Die meisten Pilger reisten mit dem Car oder individuell an, aus dem ganzen Glarnerland. Sie führen die Tradition und das Versprechen weiter, welches vor Hunderten von Jahren eingeführt wurde, den alljährlichen Pilgertag feierlich zu begehen. Die Wallfahrt wird seit «ewigen Zeiten» durchgeführt; ihre Anfänge liegen vermutlich im 14. Jahrhundert. Keinen Regen, aber auch nicht gerade warm war das Wetter. Die Wirte in Einsiedeln dürfte es gefreut haben, über den einen oder andern, der anstelle eines Picknicks ein Mittagessen im Restaurant sich gönnte.
Feierlich war der Fest-Gottesdienst um 11 Uhr. Mit Trompeten und Posaunen und dem erweiterten Cäcilienchor Näfels, unter der Leitung von Cornelius Bader, wurde die Missa brève von Léo Delibes (1836–1891, Paris) aufgeführt. Mit seiner einprägsamen Melodik, rhythmischen Brillanz und funkelnden farbigen Orchestrierung zählte er zu den beliebtesten Bühnenkomponisten der Romantik, schrieb aber auch Kirchenmusik.

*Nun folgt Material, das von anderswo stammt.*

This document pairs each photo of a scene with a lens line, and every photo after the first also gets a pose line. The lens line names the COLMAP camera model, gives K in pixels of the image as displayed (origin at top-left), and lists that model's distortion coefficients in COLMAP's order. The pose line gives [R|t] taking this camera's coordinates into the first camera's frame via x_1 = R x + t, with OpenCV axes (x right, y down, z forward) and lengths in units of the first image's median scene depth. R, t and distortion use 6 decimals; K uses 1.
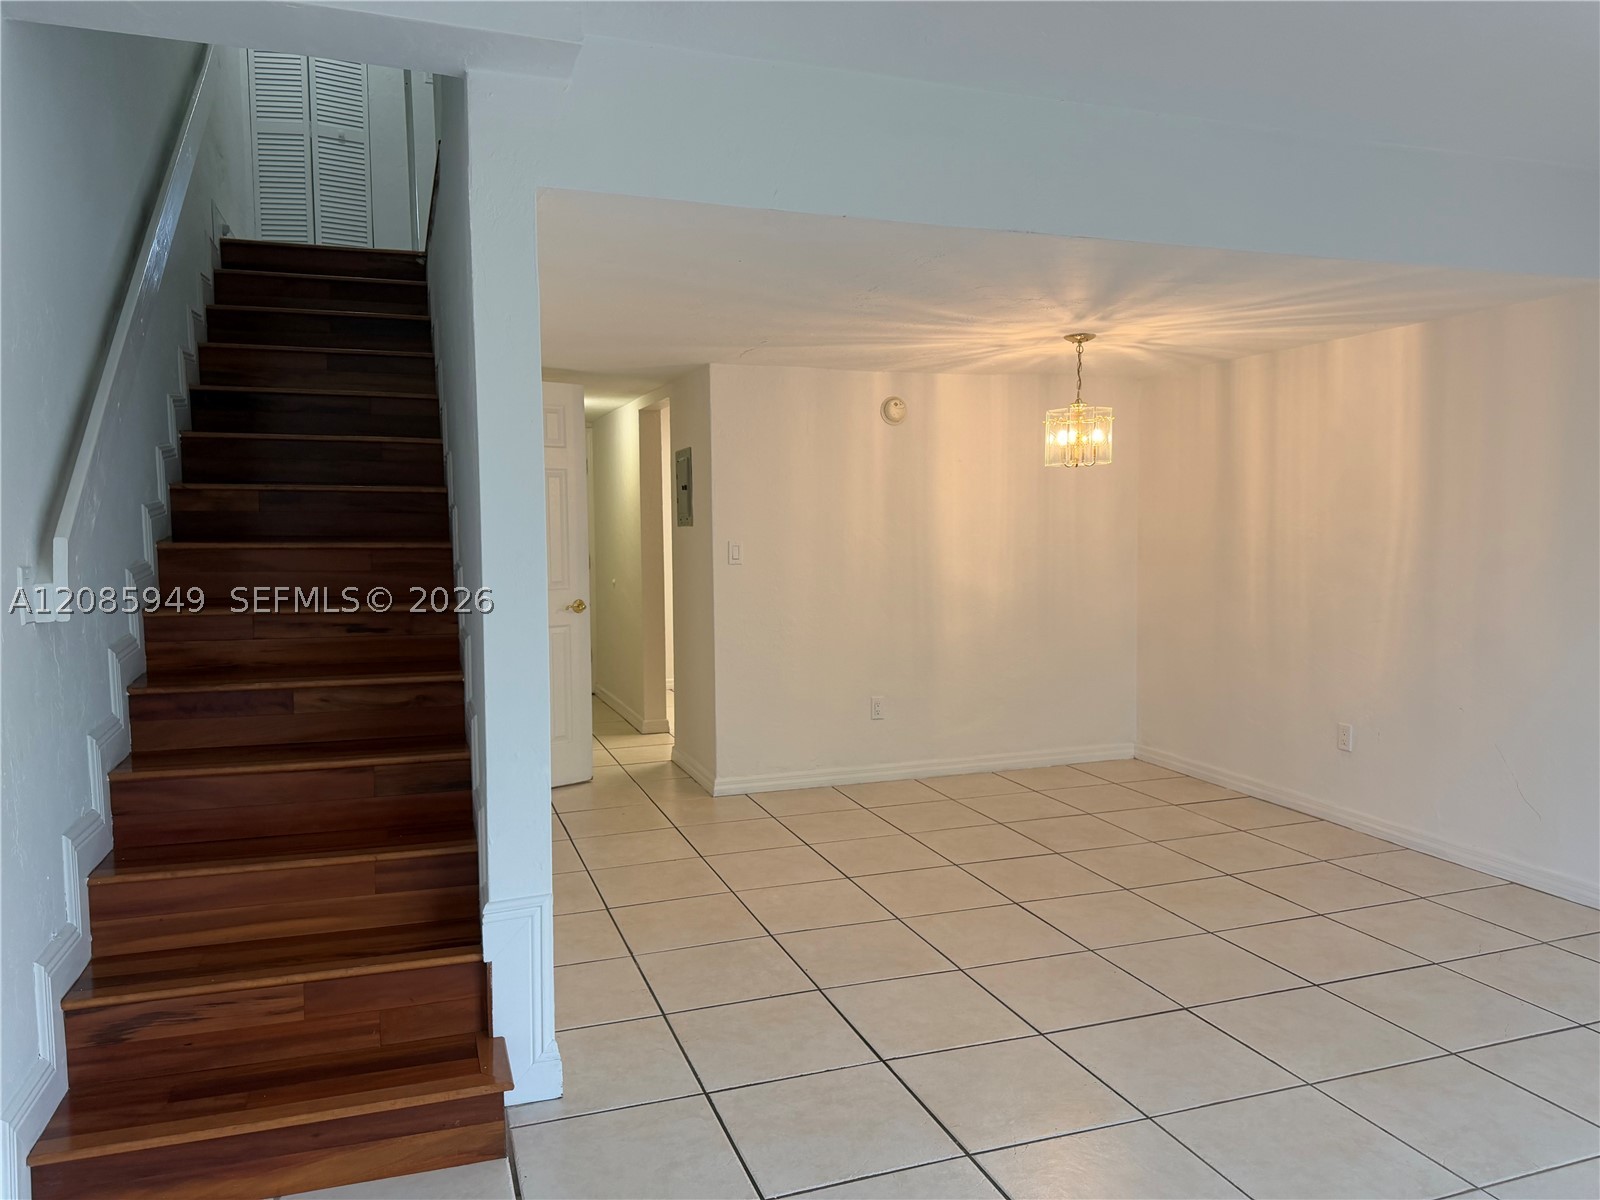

Das Sonntagsevangelium berichtete vom Seesturm. Die Jünger Jesu gingen in ihrem Boot auf dem See Genezareth fast unter, doch Jesus schlief. In höchster Not und Gefahr weckten die Jünger Jesus auf und er beruhigte das tosende Wasser. Der Prediger nahm dieses Ereignis auf und fragte in die sehr gut gefüllte Klosterkirche, welche Wünsche und Nöte die heutigen Menschen haben. Würden wir Jesus auch aufwecken? Der schlafende Christus will von uns geweckt werden; wir dürfen und sollen zu ihm mit unseren Bitten und Fragen kommen. Weckt Christus auf mit den Gebeten! Selbstverständlich ist Gott immer da, aber die Beziehung kann nur gelingen, wenn es zur Kommunikation zwischen Mensch und Gott kommt. Das Motto der Wallfahrt war dann auch: «Ich, Jesus, bin mit euch». Ob Stürme toben oder der Alltag an den Kräften zehrt, Christus ist mit uns.

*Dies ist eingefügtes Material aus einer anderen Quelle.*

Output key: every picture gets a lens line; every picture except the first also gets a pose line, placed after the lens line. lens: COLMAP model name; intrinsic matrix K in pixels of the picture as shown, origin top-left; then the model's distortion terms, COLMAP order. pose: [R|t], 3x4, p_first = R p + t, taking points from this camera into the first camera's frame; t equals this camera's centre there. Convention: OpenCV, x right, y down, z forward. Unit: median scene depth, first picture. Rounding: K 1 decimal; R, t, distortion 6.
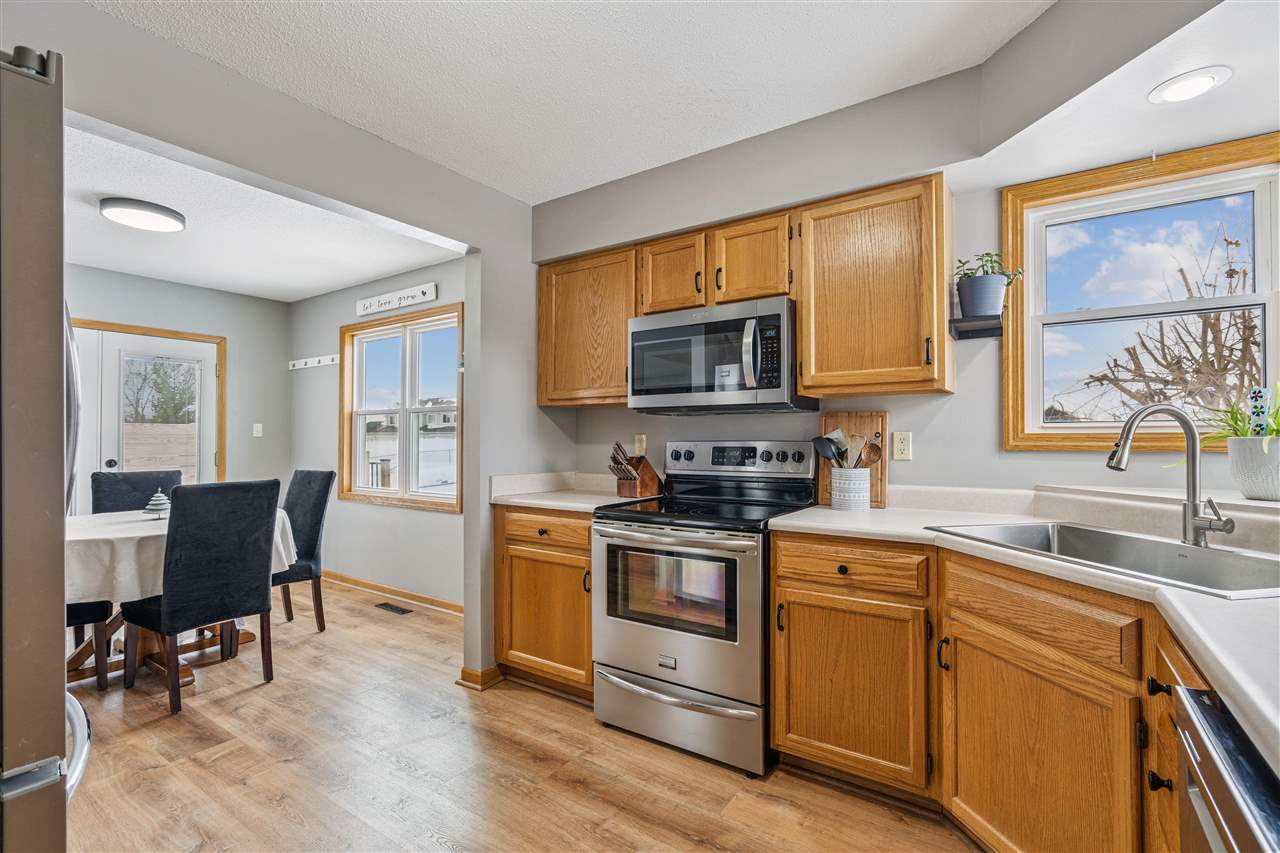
lens RADIAL K [[581.0, 0, 642.8], [0, 581.0, 435.9], [0, 0, 1]] dist [-0.003725, 0.000260]
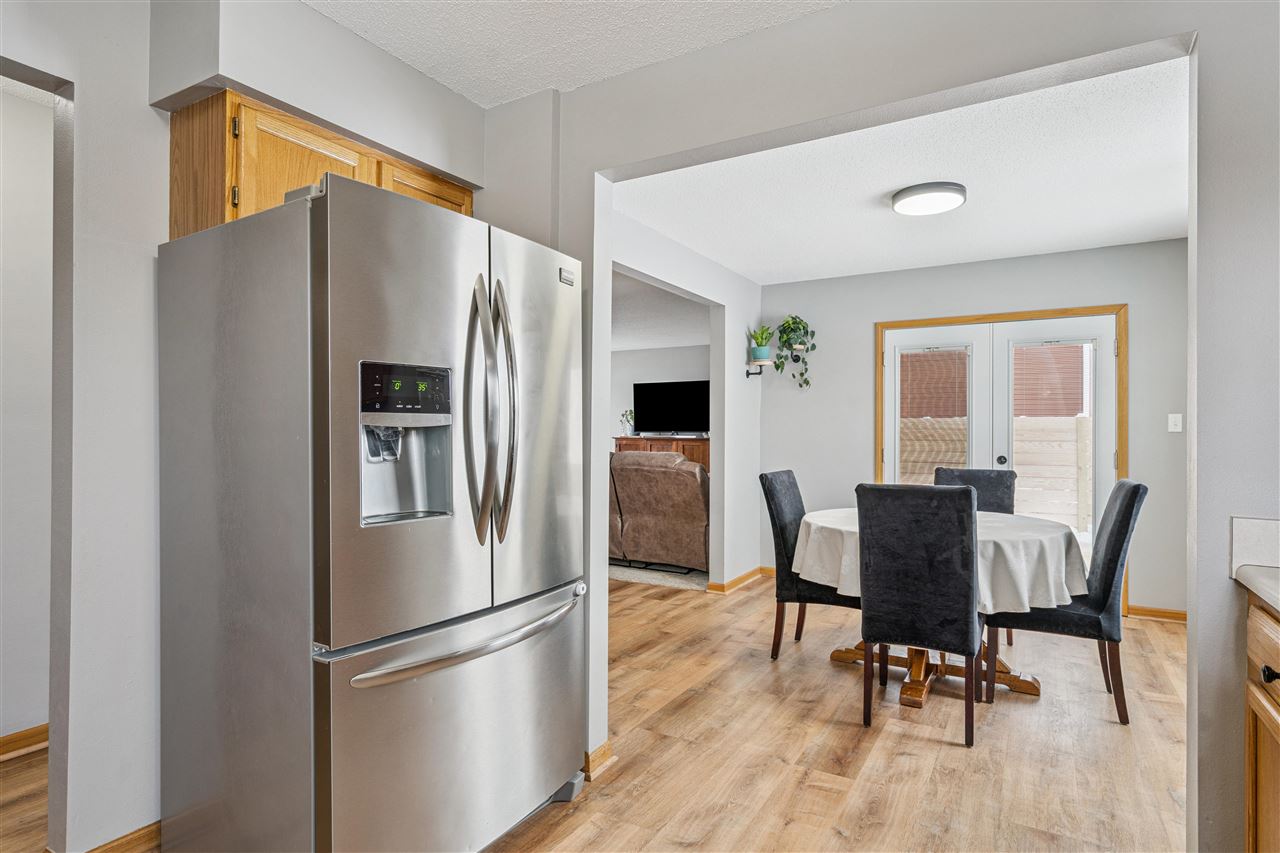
lens RADIAL K [[674.5, 0, 642.7], [0, 674.5, 435.8], [0, 0, 1]] dist [-0.000703, 0.000238]
pose [[0.070573, 0.004849, -0.997495, 0.227744], [0.000126, 0.999988, 0.004870, 0.003198], [0.997507, -0.000469, 0.070572, 0.506943]]
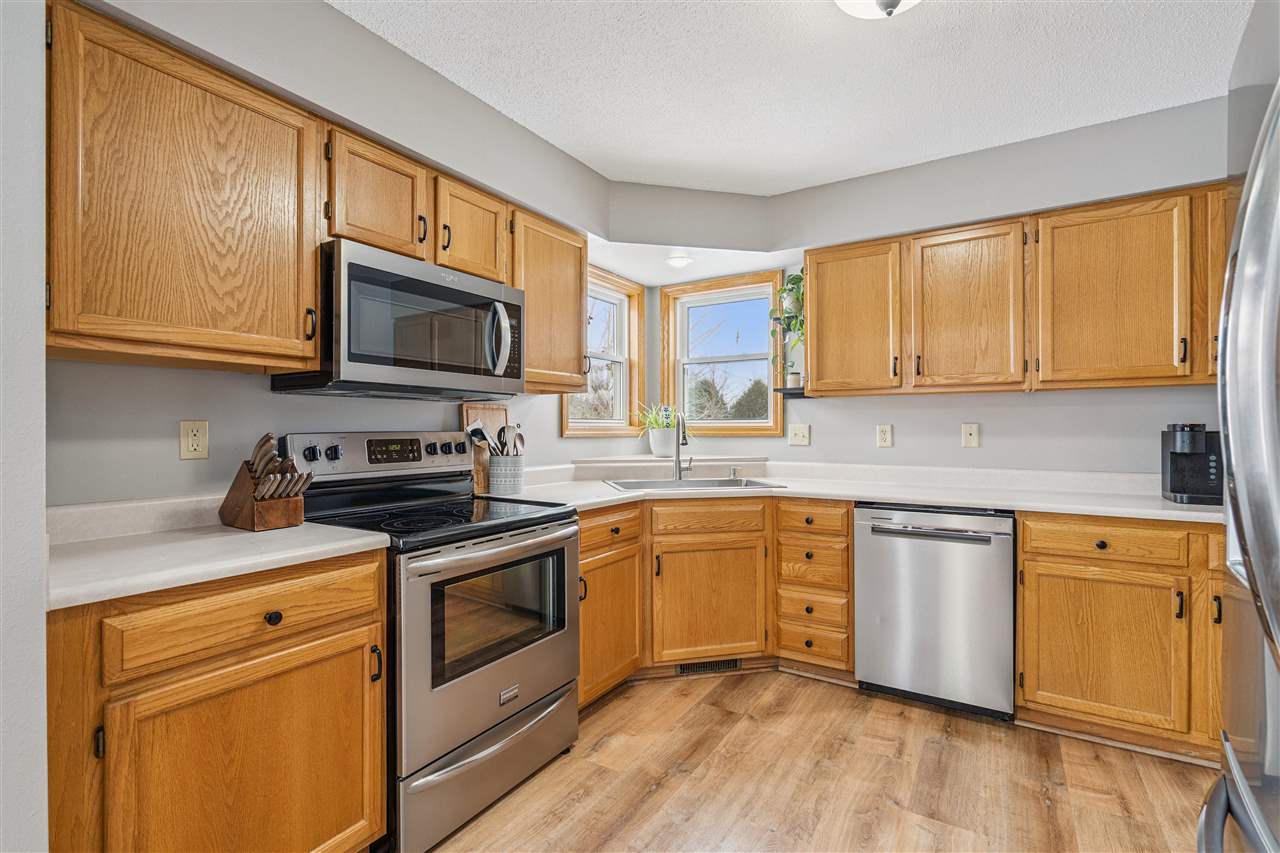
lens RADIAL K [[581.0, 0, 641.5], [0, 581.0, 430.4], [0, 0, 1]] dist [-0.003725, 0.000260]
pose [[-0.041290, 0.000021, 0.999147, -0.627467], [-0.005015, 0.999987, -0.000228, 0.004981], [-0.999135, -0.005021, -0.041290, 0.659704]]
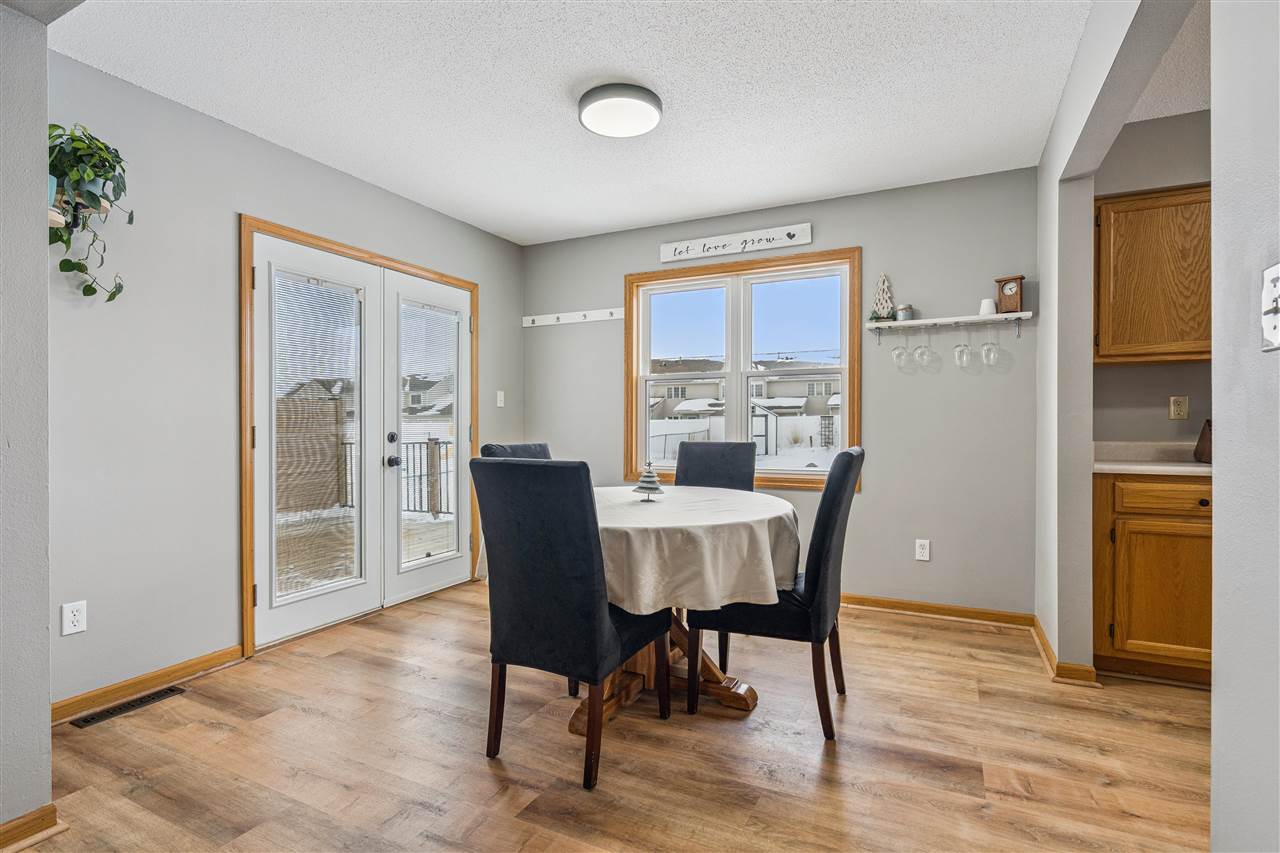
lens RADIAL K [[615.0, 0, 642.6], [0, 615.0, 431.9], [0, 0, 1]] dist [-0.001023, -0.000206]
pose [[0.989699, -0.003724, 0.143116, -1.061046], [0.001150, 0.999836, 0.018059, 0.038616], [-0.143160, -0.017709, 0.989541, 0.191807]]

Der Nachmittag war geprägt mit Gelegenheit zu Kreuzweg und Andacht. Dieses Jahr durften wir den Wallfahrtspater Philipp Steiner kennenlernen. Er empfing uns anstelle des Abtes im repräsentativen «Grossen Saal». Da kommt die Menschenwürde ins Spiel, nicht nur die Barockkirche-Kirche als Begegnungsort mit Gott, sondern auch die Begegnung von Mensch zu Mensch wird gewürdigt mit dem herrlichen Saal. Pater Philipp erzählte seinen Werdegang, wie er mit 21 Jahren ins Kloster Einsiedeln kam. Seit rund 1000 Jahren ist der Abt des Klosters auch gleichberechtigt mit den Bischöfen und darf Stab und Mitra in den Gottesdiensten tragen. Was Klöster gemeinsam oder Unterschiedliches haben, war dank Bruder Paul Zahner vom Kloster Näfels im Vergleich zu Einsiedeln zu erfahren. Viel zu schnell ging die Frage-Runde vorbei.
Zum Abschluss durfte die Vesper, das Abendgebet der Mönche, nicht fehlen. Weltbekannt ist die Prozession in Einsiedeln zum Gnadenbild der Muttergottes, der Schwarzen Madonna. Die Mönche singen das Salve Regina, nach der dort üblichen Melodie.
Auch die Regierungsräte Andrea Bettiga und Markus Heer waren als Gäste mit dabei. Ein Zeichen, wie sich Politik und Religion ergänzen. Vertreter der Kantonalkirche und die Pfarrer haben sich engagiert; Kreuz und Fahnenträger gaben dem Pilgertag eine besondere Würde.